▸ PARTS OF THE EXERCISE
#1 In the Tomcat blog post, up to what concurrency level would the client go during the load tests?
#2 Translate this sentence from the Tomcat blog post into Spanish: "We used a Java based clone of ApacheBench called the 'Java Bench' which is also a part of the Apache HttpComponents project, to generate load."
#3 Extend the Tomcat blog post, picking up right after its final sentence.

----- EXTRACT PROVIDED

Wednesday, October 31, 2012

Does Tomcat bite more than it can chew?

This is an interesting blog post for me, since its about the root cause for an issue we saw with Tomcat back in May 2011, which remained unresolved. Under high concurrency and load, Tomcat would reset (i.e. TCP level RST) client connections, without refusing to accept them - as one would expect. I posted this again to the Tomcat user list a few days back, but then wanted to find out the root cause for myself, since it would surely come up again in the future.

Background

This issue initially became evident when we ran high concurrency load tests at a customer location in Europe, where the customer had back-end services deployed on multiple Tomcat instances, and wanted to use the UltraESB for routing messages with load balancing and fail-over. For the ESB Performance Benchmark, we had been using an EchoService written over the Apache HttpComponents/Core NIO library that scaled extremely well and behaved well at the TCP level, even under load. However, at the client site, they wanted the test run against real services deployed on Tomcat - to analyse a more realistic scenario. We used a Java based clone of ApacheBench called the 'Java Bench' which is also a part of the Apache HttpComponents project, to generate load. The client would go up-to concurrency levels of 2560, pushing as many messages as possible through the ESB, to back end services deployed over Tomcat.

----------
----- DATA SEGMENT

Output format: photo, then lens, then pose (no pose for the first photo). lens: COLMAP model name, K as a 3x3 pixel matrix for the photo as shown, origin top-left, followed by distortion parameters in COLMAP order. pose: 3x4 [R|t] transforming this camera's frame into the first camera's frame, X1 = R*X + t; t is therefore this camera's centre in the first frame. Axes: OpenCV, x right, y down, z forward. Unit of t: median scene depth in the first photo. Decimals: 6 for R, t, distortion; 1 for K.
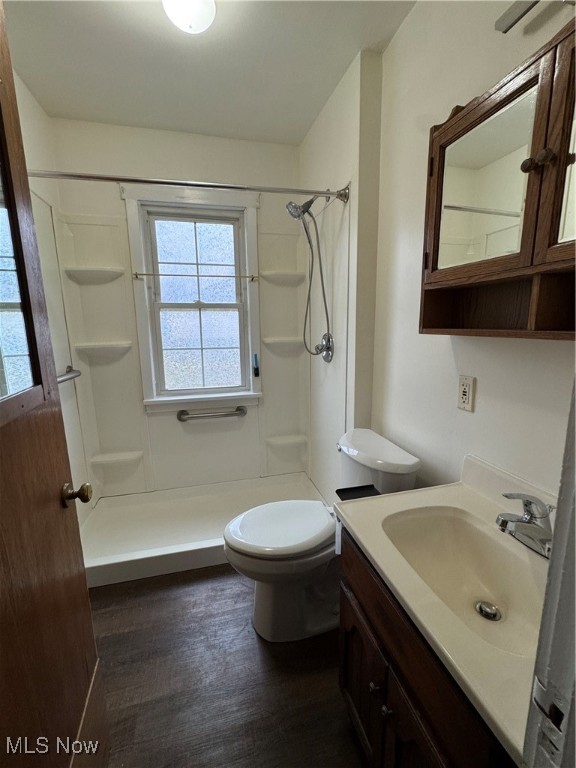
lens RADIAL K [[335.0, 0, 287.9], [0, 335.0, 384.1], [0, 0, 1]] dist [-0.002010, 0.000094]
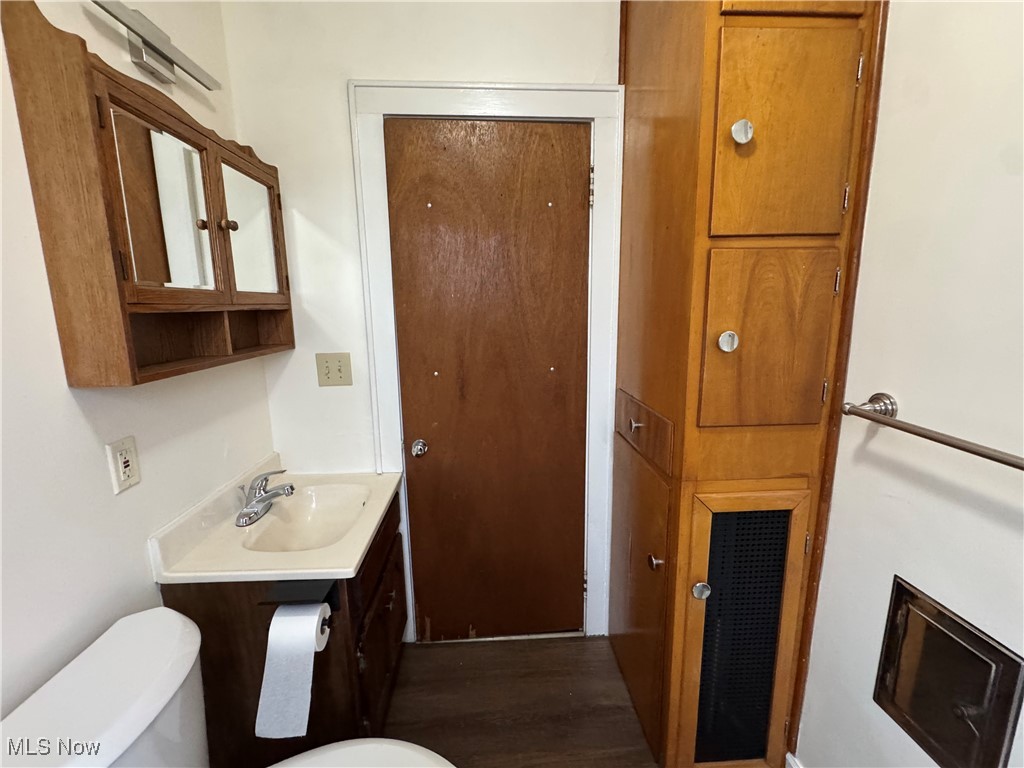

----------

▸ RESPONSES IN ORDER
#1 2560

#2 Para generar carga, usamos un clon de ApacheBench basado en Java llamado "Java Bench", que también forma parte del proyecto Apache HttpComponents.

#3
Under high load, the ESB would start to see errors while talking to Tomcat, and the cause would be IO errors such as "Connection reset by peer". Now the problem to the ESB is that it had already started to send out an HTTP request / payload over an accepted TCP connection, and thus it does not know if it can fail-over safely by default to another node, since the backend service might have  performed some processing over the request it may have already received. Of-course, the ESB could be configured to retry on such errors as well, but our default behaviour was to fail-over only on the safer connection refused or connect timeout errors (i.e. a connection could not be established within the allocated time) - which ensures correct operation, even for non-idempotent services.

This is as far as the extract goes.